AIM OF THE TASK: Can you put every line of the records below into a JSON list of strings, one string per line, skipping blank lines and leaving the pictures out?

EXTRACTED DATA:

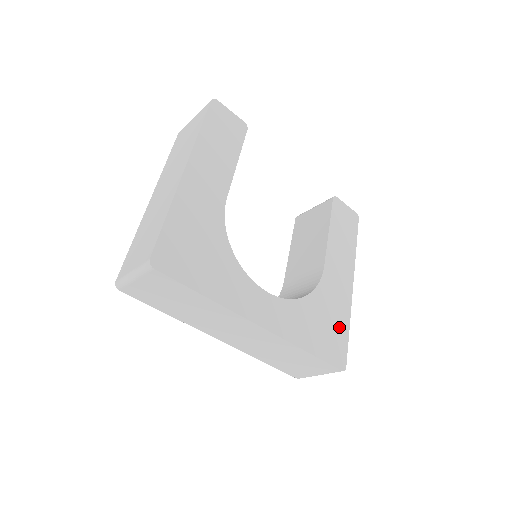
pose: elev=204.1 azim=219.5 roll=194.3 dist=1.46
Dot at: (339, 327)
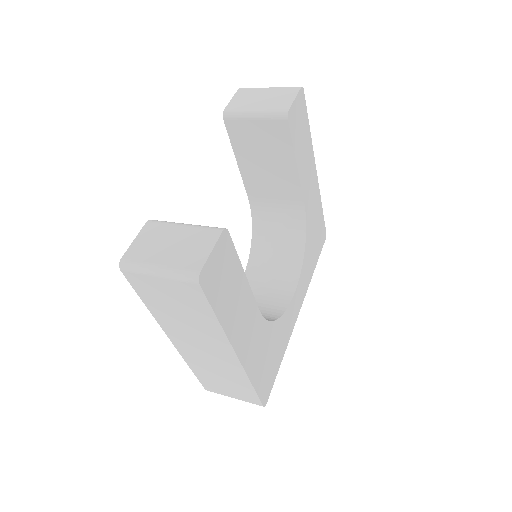
Dot at: (319, 220)
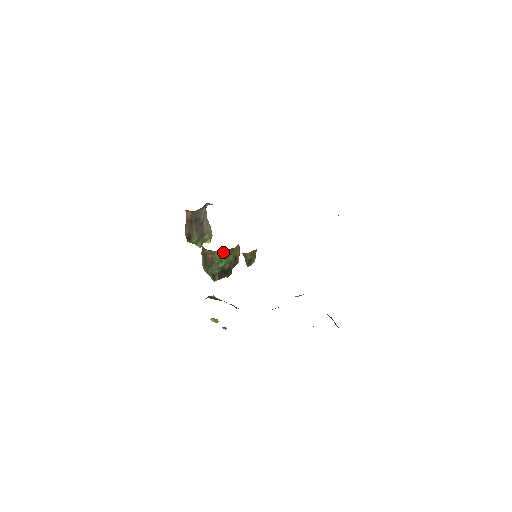
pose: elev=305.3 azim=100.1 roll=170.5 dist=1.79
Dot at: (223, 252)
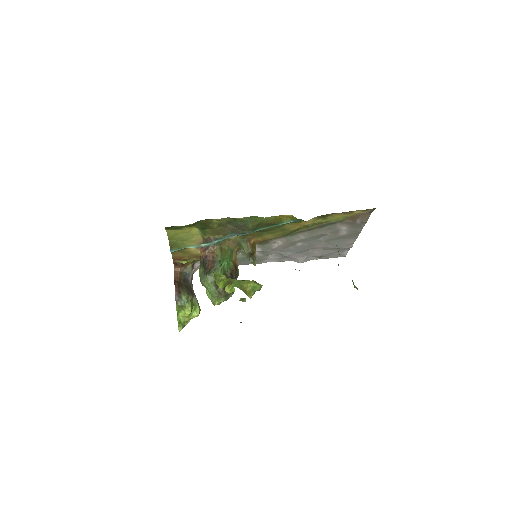
Dot at: (224, 249)
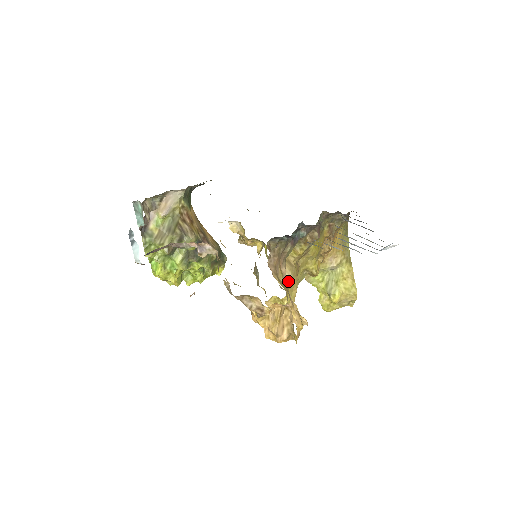
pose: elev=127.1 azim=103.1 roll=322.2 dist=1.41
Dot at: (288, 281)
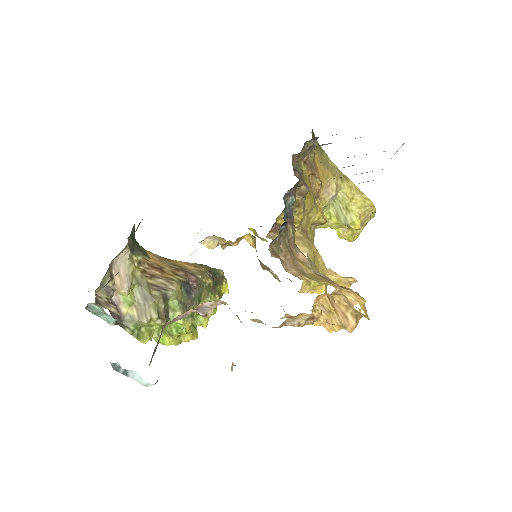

FINAL RESULT:
[
  "pose: elev=204.1 azim=219.5 roll=194.3 dist=1.46",
  "Dot at: (339, 327)",
  "Dot at: (319, 220)",
  "pose: elev=305.3 azim=100.1 roll=170.5 dist=1.79",
  "Dot at: (223, 252)",
  "Dot at: (224, 249)",
  "pose: elev=127.1 azim=103.1 roll=322.2 dist=1.41",
  "Dot at: (288, 281)"
]